## Exercise directions:
All lines ahead of the one containing "camera: 55 degrees right, 5 degrees up" are to be left out; that line and each one after it, through the end of the records below, are to be duplicated exactly.

[Dataset entries]
————————

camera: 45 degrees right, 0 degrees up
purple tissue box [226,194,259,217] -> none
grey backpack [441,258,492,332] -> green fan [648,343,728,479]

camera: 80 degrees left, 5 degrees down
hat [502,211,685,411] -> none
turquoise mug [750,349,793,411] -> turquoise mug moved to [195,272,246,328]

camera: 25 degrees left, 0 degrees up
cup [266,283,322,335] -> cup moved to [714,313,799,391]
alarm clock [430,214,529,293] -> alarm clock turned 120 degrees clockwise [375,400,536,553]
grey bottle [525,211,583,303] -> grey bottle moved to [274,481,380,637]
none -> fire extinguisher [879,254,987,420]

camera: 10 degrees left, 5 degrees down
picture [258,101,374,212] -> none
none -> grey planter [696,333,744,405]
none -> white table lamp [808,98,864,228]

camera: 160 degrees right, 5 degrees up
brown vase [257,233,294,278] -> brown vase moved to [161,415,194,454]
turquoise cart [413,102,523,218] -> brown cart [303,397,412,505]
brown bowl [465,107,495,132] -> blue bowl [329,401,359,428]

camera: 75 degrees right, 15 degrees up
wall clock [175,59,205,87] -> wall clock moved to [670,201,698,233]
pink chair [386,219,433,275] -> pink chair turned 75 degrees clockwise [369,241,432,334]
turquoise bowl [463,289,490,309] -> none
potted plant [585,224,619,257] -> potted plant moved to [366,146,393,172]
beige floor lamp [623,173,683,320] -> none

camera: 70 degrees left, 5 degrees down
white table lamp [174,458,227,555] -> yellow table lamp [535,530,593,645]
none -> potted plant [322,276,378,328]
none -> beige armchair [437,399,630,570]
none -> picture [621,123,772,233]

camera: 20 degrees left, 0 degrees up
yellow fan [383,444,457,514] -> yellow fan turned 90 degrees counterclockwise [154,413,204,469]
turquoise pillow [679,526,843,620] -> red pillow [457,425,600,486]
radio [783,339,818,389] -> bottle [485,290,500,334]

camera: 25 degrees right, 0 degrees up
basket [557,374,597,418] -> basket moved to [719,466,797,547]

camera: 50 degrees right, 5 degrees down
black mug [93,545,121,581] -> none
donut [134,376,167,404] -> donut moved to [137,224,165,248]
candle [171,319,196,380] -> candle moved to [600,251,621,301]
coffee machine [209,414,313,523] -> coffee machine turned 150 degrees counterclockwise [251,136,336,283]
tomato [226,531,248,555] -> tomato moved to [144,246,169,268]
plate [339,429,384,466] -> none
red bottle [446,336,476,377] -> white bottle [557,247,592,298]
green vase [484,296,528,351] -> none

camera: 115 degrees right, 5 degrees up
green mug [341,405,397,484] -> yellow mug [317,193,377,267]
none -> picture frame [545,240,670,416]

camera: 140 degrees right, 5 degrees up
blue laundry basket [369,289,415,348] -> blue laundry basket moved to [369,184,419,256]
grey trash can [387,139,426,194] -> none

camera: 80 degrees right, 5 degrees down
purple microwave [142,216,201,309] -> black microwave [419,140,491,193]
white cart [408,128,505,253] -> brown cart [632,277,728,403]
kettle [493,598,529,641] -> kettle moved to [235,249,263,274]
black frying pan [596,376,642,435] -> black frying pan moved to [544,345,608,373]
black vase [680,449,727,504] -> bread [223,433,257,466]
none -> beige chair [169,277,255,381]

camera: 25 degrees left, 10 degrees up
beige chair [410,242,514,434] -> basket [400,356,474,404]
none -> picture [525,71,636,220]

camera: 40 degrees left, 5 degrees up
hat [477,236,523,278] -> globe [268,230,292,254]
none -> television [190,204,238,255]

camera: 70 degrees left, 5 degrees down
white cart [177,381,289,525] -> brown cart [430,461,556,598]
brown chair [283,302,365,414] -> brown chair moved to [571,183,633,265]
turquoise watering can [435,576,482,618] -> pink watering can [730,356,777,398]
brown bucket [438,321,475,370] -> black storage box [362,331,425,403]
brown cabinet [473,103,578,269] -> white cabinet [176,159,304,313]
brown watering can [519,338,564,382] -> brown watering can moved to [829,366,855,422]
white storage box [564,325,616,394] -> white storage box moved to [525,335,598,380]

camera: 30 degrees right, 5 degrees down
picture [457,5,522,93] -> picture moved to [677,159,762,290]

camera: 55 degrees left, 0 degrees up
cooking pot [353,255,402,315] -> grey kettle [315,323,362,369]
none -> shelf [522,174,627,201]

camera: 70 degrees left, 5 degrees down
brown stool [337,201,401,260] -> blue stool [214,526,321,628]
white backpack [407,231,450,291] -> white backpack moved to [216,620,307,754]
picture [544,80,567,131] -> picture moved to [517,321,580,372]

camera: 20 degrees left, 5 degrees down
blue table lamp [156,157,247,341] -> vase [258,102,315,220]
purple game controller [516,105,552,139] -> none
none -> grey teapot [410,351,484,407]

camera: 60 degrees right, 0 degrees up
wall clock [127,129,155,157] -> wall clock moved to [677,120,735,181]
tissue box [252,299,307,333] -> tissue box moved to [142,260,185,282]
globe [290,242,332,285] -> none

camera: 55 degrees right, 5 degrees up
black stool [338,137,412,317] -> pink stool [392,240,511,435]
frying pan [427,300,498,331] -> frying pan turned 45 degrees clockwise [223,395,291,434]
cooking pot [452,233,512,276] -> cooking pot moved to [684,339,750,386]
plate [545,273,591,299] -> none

————————

## Answer to this task:
camera: 55 degrees right, 5 degrees up
black stool [338,137,412,317] -> pink stool [392,240,511,435]
frying pan [427,300,498,331] -> frying pan turned 45 degrees clockwise [223,395,291,434]
cooking pot [452,233,512,276] -> cooking pot moved to [684,339,750,386]
plate [545,273,591,299] -> none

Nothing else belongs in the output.